Haptische Sinneswahrnehmungen waren entscheidend für viele materialbezogenen Fragen die Ausstellung betreffend. Das Papier der "33 Trios" ist besonders schwer und aus reiner Baumwolle, die Paneelen von "Immer weiter" auf rohe Sperrholzplatten gedruckt, die schwarze Box von "The White Page" ist aus kaltem Metall und die versteckten Kisten mit den auf Papier geschriebenen Briefen von "Ich habe Ja gesagt" sind aus feiner blauer Pappe. Oft sind wir uns der Bedeutung von diesen Eigenschaften gar nicht bewusst, die Art jedoch, wie sich etwas anfühlt, wie warm oder kalt es ist, rau oder glatt, grob oder fein, unförmig oder geschmeidig, hat große Auswirkungen darauf, wie Objekte von uns erlebt werden und vor allem, wie sie im emotionalen Gedächtnis verankert werden. Und sei es nur, dass der gemütliche Teppichboden und die weißen Kissen auf der Empore sinnlich assoziiert werden mit der meditativen Stimmung von "I Miss The Cold".

  • Das Spielen

Spielen und Denken. Diese zwei Aktionen beschreiben treffend, worauf sich die Besucher*innen von "Intentionally Left Blank _ for play" einlassen sollten (nicht zuletzt steckt das "Spiel" schon im Untertitel der Ausstellung). Die meisten Arbeiten sind sehr abstrakt oder so sehr mit konkreten Daten und Informationen überladen, dass sie wieder ins abstrakte Rauschen kippen.
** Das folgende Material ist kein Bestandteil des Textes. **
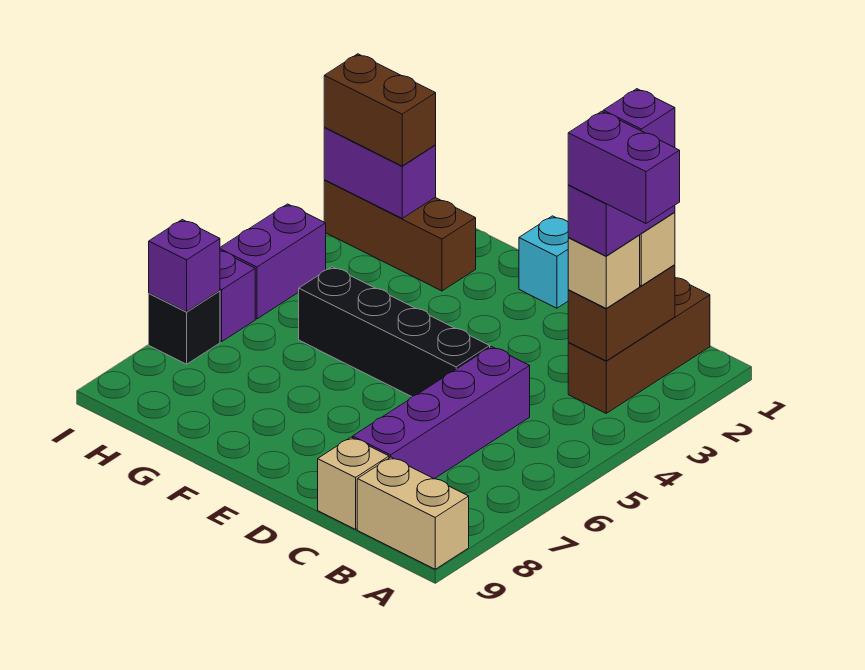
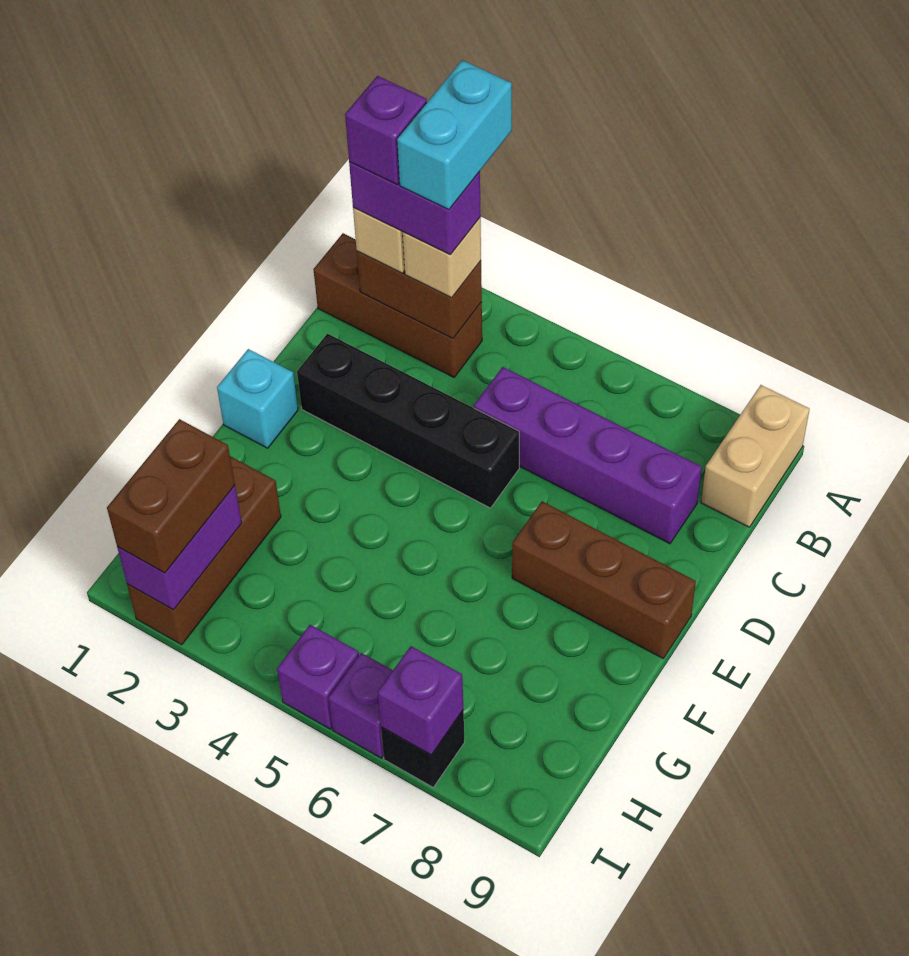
purple brick A3:B3 level 5 -> cyan brick A3:B3 level 5
tan brick C9 level 1 -> none
black brick D5:G5 level 1 -> black brick D2:D5 level 1
none -> brown brick E7:E9 level 1
purple brick I4:I5 level 1 -> purple brick I5 level 1

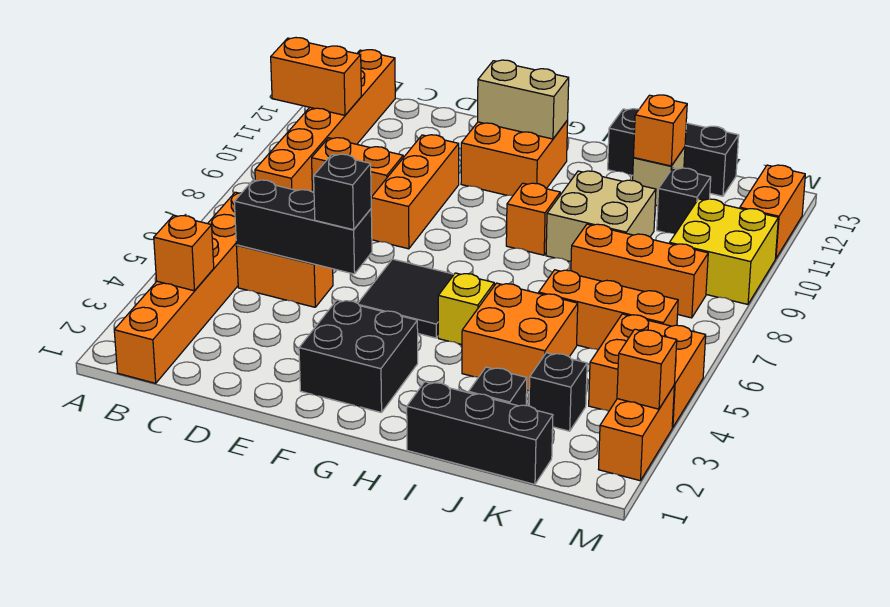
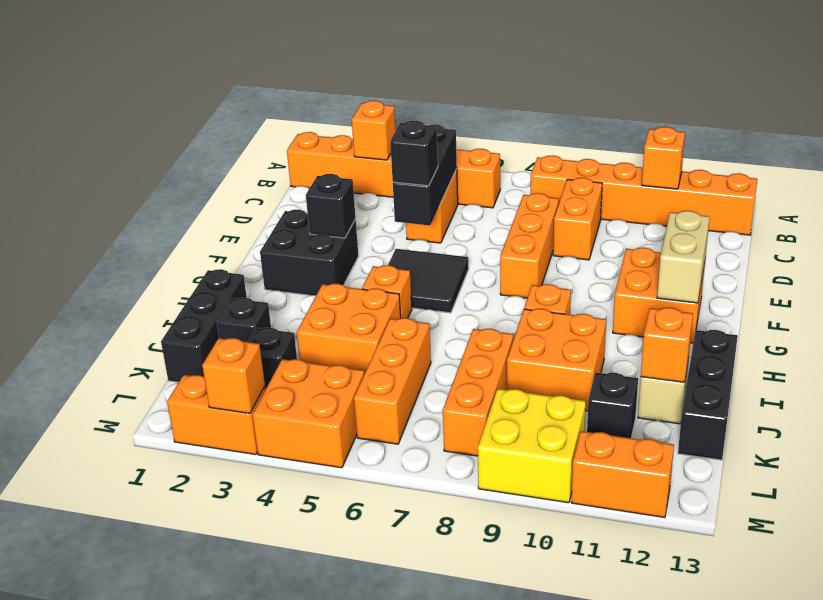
orange brick A11:B11 level 2 -> orange brick B11 level 2
orange brick E8:E10 level 1 -> orange brick D8:F8 level 1
none -> black brick F3 level 2
yellow brick H5 level 1 -> orange brick H5 level 1
tan brick I9:J10 level 1 -> orange brick I9:J10 level 1

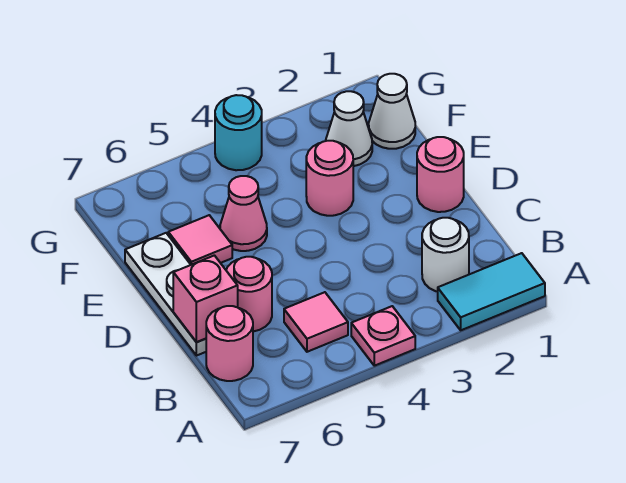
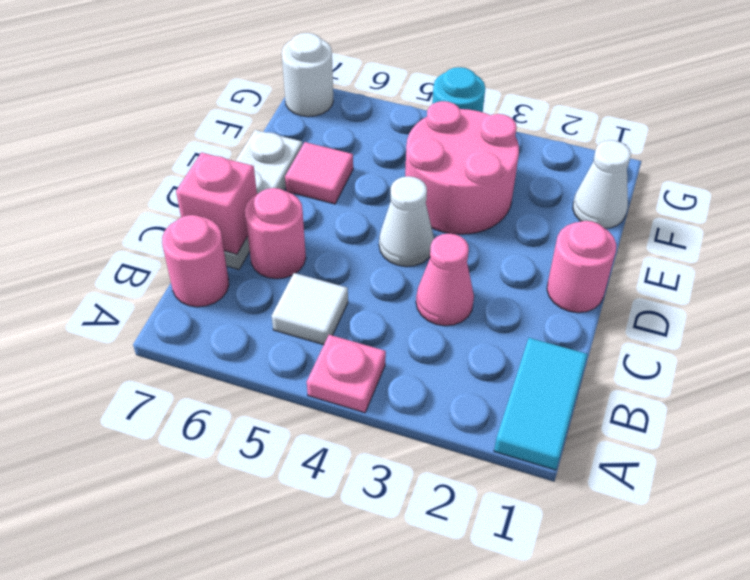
cyan tile A1:A2 level 1 -> cyan tile A1:B1 level 1
white round brick B2 level 1 -> white round brick G7 level 1
pink tile B5 level 1 -> white tile B5 level 1
pink round brick E3 level 1 -> pink round brick E3:F4 level 1
pink cone E5 level 1 -> pink cone C3 level 1
white cone F2 level 1 -> white cone D4 level 1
Somit lassen sie sich entweder mit dem Versuch einer nüchternen Analyse nähern (wie sie hier auf dieser Webseite gewagt wird) oder über den Weg des Spiels, welches der bevorzugte Zugang zur realen Ausstellung in der HuMBase sein könnte. Im Spiel erproben wir Zusammenhänge, erforschen neugierig und unvoreingenommen ungewohntes Terrain und sind empfänglich für spekulative und utopische Ideen. Alles ist möglich, wenn wir spielen.

  • Das Riechen

Die HuMBase ist ein großer Bau, eine alte Kirche auf drei Etagen, leergeräumt und sich selbst größtenteils überlassen. Schon beim ersten Planungsgespräch wurde deutlich, dass auch der Geruchssinn eine große Rolle für die Ausstellung haben würde. Denn so ein Bauwerk klingt nicht nur eigen, es besitzt auch eine sehr starke olfaktorische Präsenz. Die verwendeten Materialien verstärken diesen künstlichen, rohen und nicht menschlichen Geruch- Papier, Metall, Holz, Alkoholfarbe, Klebeband, Nagellack, etc, sie alle tragen zu der Aura von "Intentionally Left Blank _ for play" bei.

 

  • Das Schmecken

Die Wahrnehmungsform, welche am schwersten in das Konzept dieser Ausstellung einzubinden war, nicht zuletzt, da unsere gustatorische Wahrnehmung in der Regel an die Verkostung von Essen oder Getränken gebunden ist. Sie kommt daher nur in einer kleinen Arbeit zu trage, im Gesamtkonzept von "I Miss The Cold II". Denn auf der Empore werden nicht nur die Wiedergabegeräte und Zeichnungen ausgestellt, sondern es steht auch ein Wasserkocher bereit, mit dem sich Besucher*innen einen Grüntee zubereiten können und diesen dann auf einem Kissen sitzend genießen können, während sie den Klängen lauschen oder mit den Puzzleteilen der "33 Trios" spielen.